El acto acababa de comenzar cuando decidí avisarle al pornógrafo de tiempo completo que no se perdiera lo que yo estaba viendo, una escena que sobrepasaba de lejos el naturalismo burdo de una película porno. Golpeé a su puerta pero no me respondió. En su habitación se oía el susurro del televisor encendido.
Busqué el lugar más propicio para ver esas sombras proyectadas que ahora entrechocaban copas de champán. Ella tenía unos pechos enormes y él, arrodillado, abarcaba sus pezones con la boca y los rodeaba con la lengua; bajaba buscando hacia el vientre el ombligo y luego se perdía la imagen por insuficiencia de campo; otra vez se besaban en la boca y en sucesivos giros ella iba mostrando ángulos de desnudez perfecta, cincelada. Sus movimientos eran más procaces que los de él, y en una de las “tomas” se dejó verter y sorber champán entre las piernas. La translucidez de la copa, el modo en que el cristal se trasvasaba a la pared, la secuencia brillante del fluir del líquido sobre el cuerpo, eran imágenes de un arte hecho de luz y sombra en movimiento, de medios tonos y profundidad, formas que sobrepasaban el simple reflejo, como si por una diafanidad inesperada esa noche la pared se hubiera convertido en una pantalla mágica. La contraparte en silueta de los pechos era ahora el perfil del hombre, un cuerpo trabajado pero masivo hasta que por el ángulo de exposición esa masa se quebraba abruptamente dejando emerger el sexo, en línea recta, disparado, acercándose cada vez más a su objetivo, que era acoplarse con varias bocas, primero los labios de ella, glotones, después el hueco entre sus pechos enormes, y luego, más tarde, dejando crecer la urgencia, los labios del sexo, tragones, queriendo más y más.
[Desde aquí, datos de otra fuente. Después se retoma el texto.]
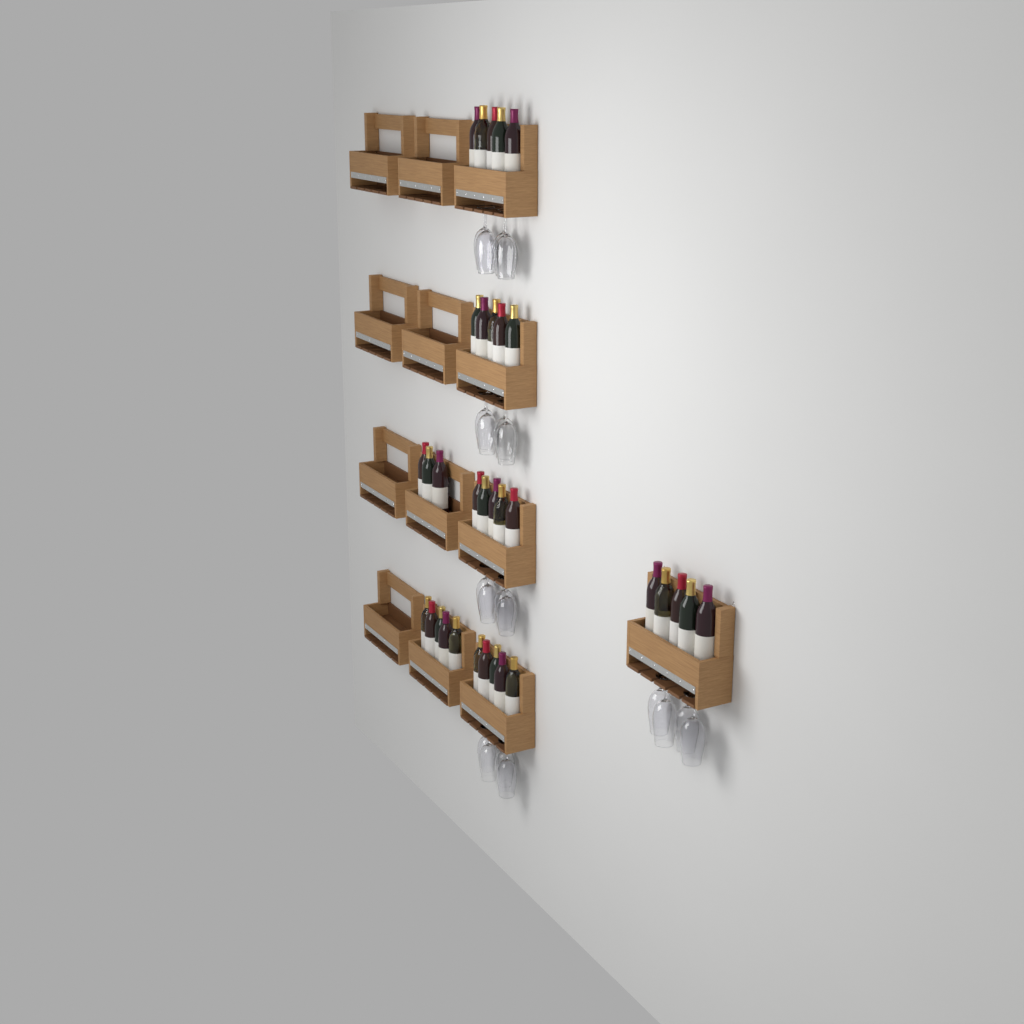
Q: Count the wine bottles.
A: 33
Las voces gemían, las risas decían, los jadeos resonaban; los requiebros en alemán me descubrían una lengua capaz de rendirse al amor; los cuerpos seguían en la luz, remisos todavía a arrojarse a la ceguera oscura del orgasmo, que no pide ni luz ni sombra, manirrotos todavía, imprevisores, como si con ese derroche pudieran paradójicamente retener el arrebato final. Fundidos los perfiles, se escuchó un solo intenso y alguien apagó la luz.
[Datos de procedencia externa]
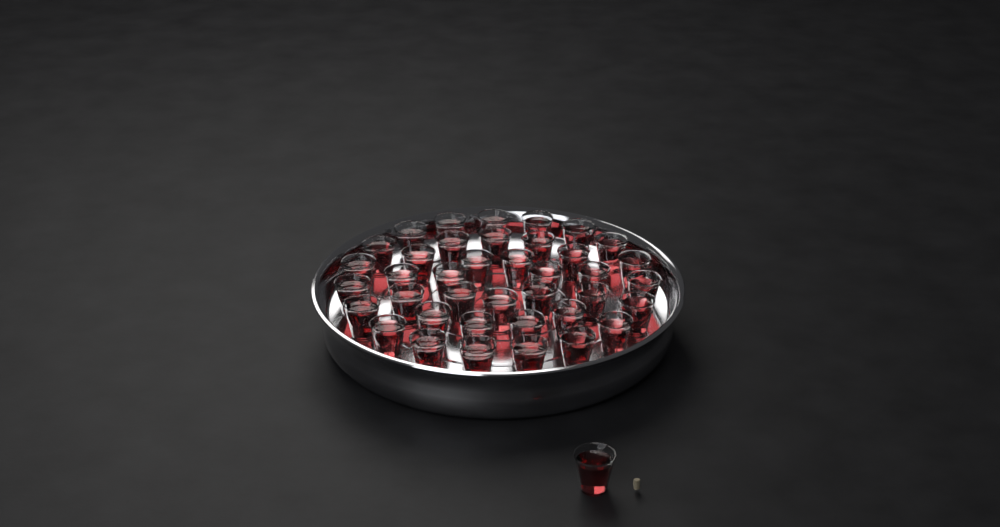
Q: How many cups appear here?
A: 40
Todo fue de pronto negro, la pared negra, la noche oscura. En la otra pantalla, ya transcurridos con creces los minutos reglamentarios que habían anticipado, como una tentación, escenas de sexo entre un negro y una blanca, sólo se veían líneas de luz, rectas, homogéneas, de trazado final. Mi vecino, a cuya puerta había llamado, me dijo al día siguiente que no había respondido porque estaba viendo una porno en la que un negro y una blanca recibían la visita de otro negro y, en triángulo, lo ayudaban, a él, a pasar la noche.